So after a bit of testing and debug, and realizing I sort of skipped some
work, I have posted a new set of patches.
 
The HEAD patch in the series is:
https://review.gerrithub.io/#/c/ffilz/nfs-ganesha/+/437191/
 
I have done some testing and there is work yet to be done.
 
FSAL_VFS passes pynfs (no real async)
FSAL_MEM without any async enabled reasonably passes pynfs (I know it can't
pass 100%)
FSAL_MEM with async such that the async actually completes before the
read2/write2 call returns passes
FSAL_MEM with actual async fails pynfs with:
  File "/home/ffilz/ganesha/bf-pynfs/nfs4.0/lib/rpc/rpc.py", line 452, in
check_reply
    raise RPCAcceptError(msg.areply)
rpc.rpc.RPCAcceptError: RPCError: MSG_ACCEPTED: GARBAGE_ARGS
RC = 1
 
This suggests to me that my assumptions and read of the RPC layer code is
wrong.
 
I'm open to any suggestions.
 
FSAL_MEM is configurable for async with the following:
 
MEM
{
               Async_Threads = 10;
}
 
And here is my EXPORT that fails:
 
EXPORT
{
               Export_Id = 701;
               Path = /mem1;
               Pseudo = /export/mem1;
               FSAL
               {
                              Name = MEM;
                              Async_Type = FIXED;
                              Async_Delay = 1000;
                              Async_Stall_Delay = 0;
               }
  Access_Type=RW;
  Squash = Root;
  SecType = sys;
  Tag = mem1;
  MaxRead = 9000000;
  MaxWrite = 9000000;
  Protocols=3,4,9p;
  Anonymous_uid = -3;
  Anonymous_gid = -3;
  CLIENT
  {
               Access_Type=RW;
               Squash=None;
 
Clients=simple1*,127.0.0.1,local*,192.168.0.119,192.168.0.111;
               SecType = sys;
               Anonymous_gid = -5;
  }
}
 
If Async_Delay is set to 10 and Async_Stall_Delay is set to 1000, it passes
(this forces read2/write2 to delay 1000 usec before returning, while the
async thread is only going to delay 10 usec before processing).
 
Hmm, for testing I just realized I need to make a 2nd stall.

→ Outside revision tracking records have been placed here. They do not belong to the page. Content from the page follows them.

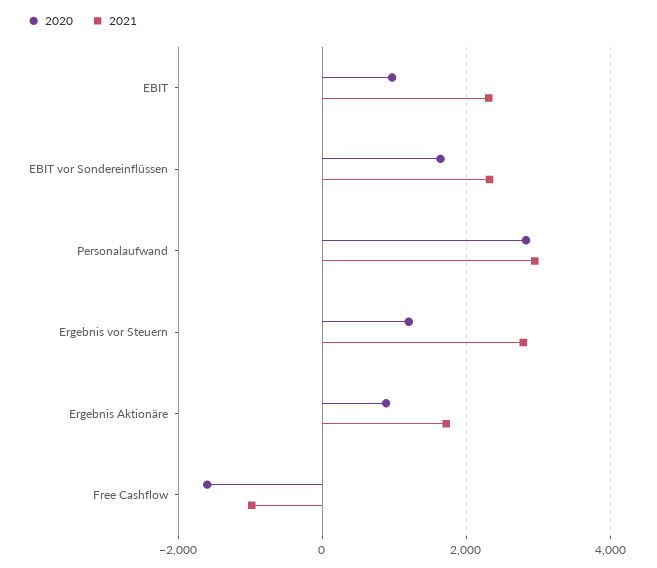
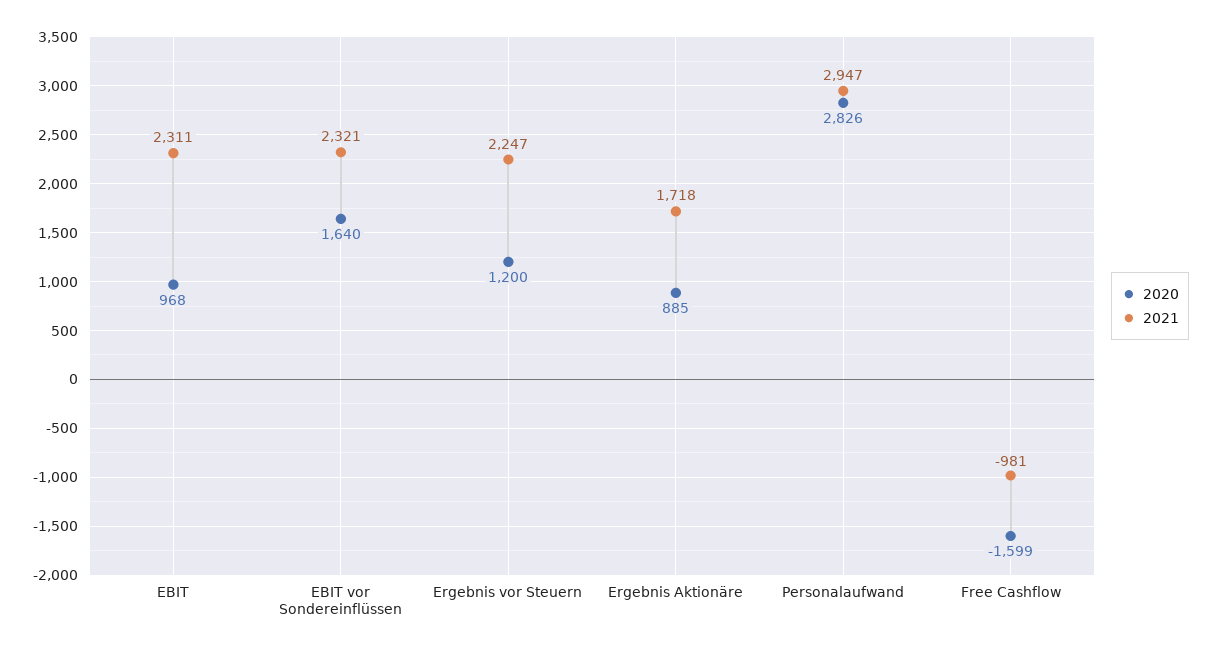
  {
    "2020": {
      "EBIT": 968,
      "EBIT vor Sondereinflüssen": 1640,
      "Personalaufwand": 2826,
      "Ergebnis vor Steuern": 1200,
      "Ergebnis Aktionäre": 885,
      "Free Cashflow": -1599
    },
    "2021": {
      "EBIT": 2311,
      "EBIT vor Sondereinflüssen": 2321,
      "Personalaufwand": 2947,
-     "Ergebnis vor Steuern": 2800,
+     "Ergebnis vor Steuern": 2247,
      "Ergebnis Aktionäre": 1718,
      "Free Cashflow": -981
    }
  }

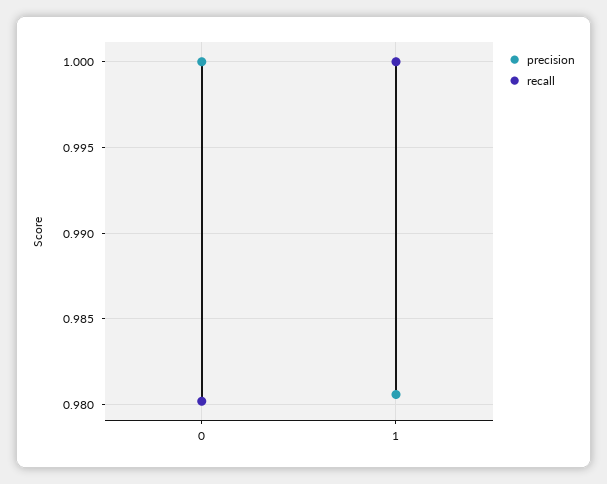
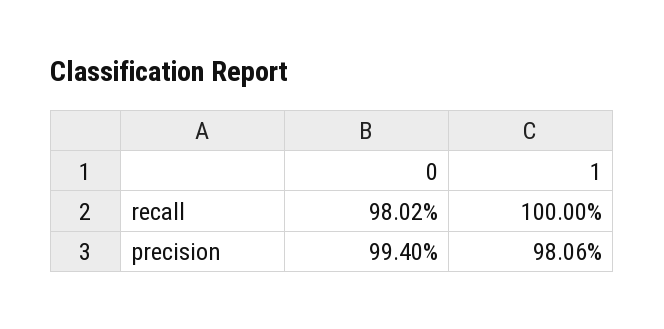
  {
    "precision": {
-     "0": 1,
+     "0": 0.994,
      "1": 0.9806
    },
    "recall": {
      "0": 0.9802,
      "1": 1
    }
  }

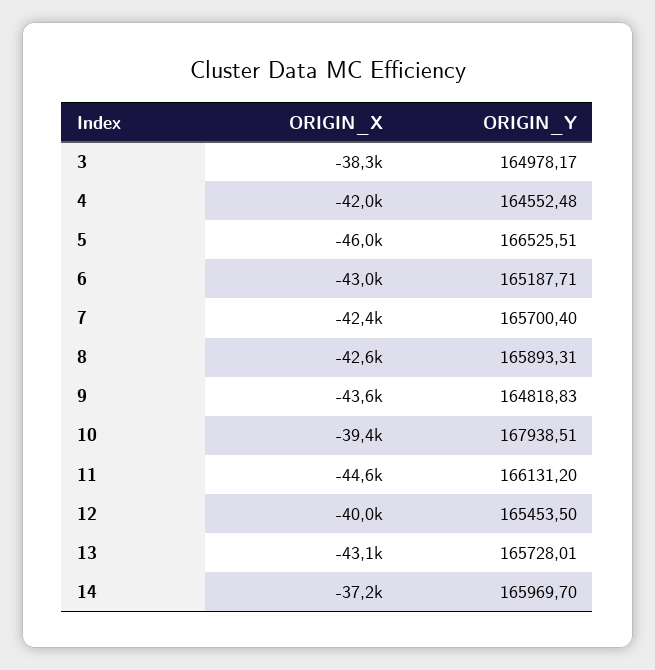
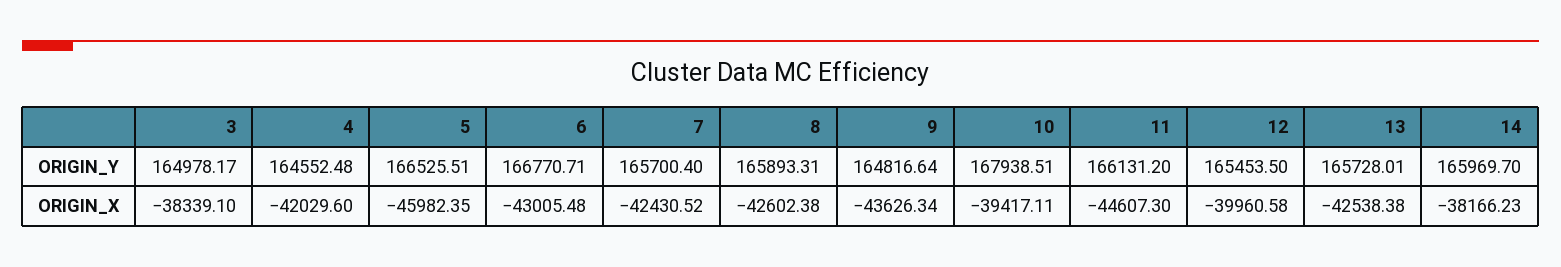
  {
    "ORIGIN_X": {
      "3": -38339.1,
      "4": -42029.6,
      "5": -45982.35,
      "6": -43005.48,
      "7": -42430.52,
      "8": -42602.38,
      "9": -43626.34,
      "10": -39417.11,
      "11": -44607.3,
      "12": -39960.58,
-     "13": -43100,
+     "13": -42538.38,
-     "14": -37200
+     "14": -38166.23
    },
    "ORIGIN_Y": {
      "3": 164978.17,
      "4": 164552.48,
      "5": 166525.51,
-     "6": 165187.71,
+     "6": 166770.71,
      "7": 165700.4,
      "8": 165893.31,
-     "9": 164818.83,
+     "9": 164816.64,
      "10": 167938.51,
      "11": 166131.2,
      "12": 165453.5,
      "13": 165728.01,
      "14": 165969.7
    }
  }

I need to stall
in the protocol read/write functions, so after they have tested to see if
the call back has completed before they return (thus causing a real async
schedule), they then delay so they don't actually return out all the way
until the async process has a chance to run all the way to completion. I
will be adding a debug config option to control that.
 
In the meantime, if anyone with RPC understanding can look over the code and
help me understand what might have gone wrong, I would appreciate it.
 
Thanks
 
Frank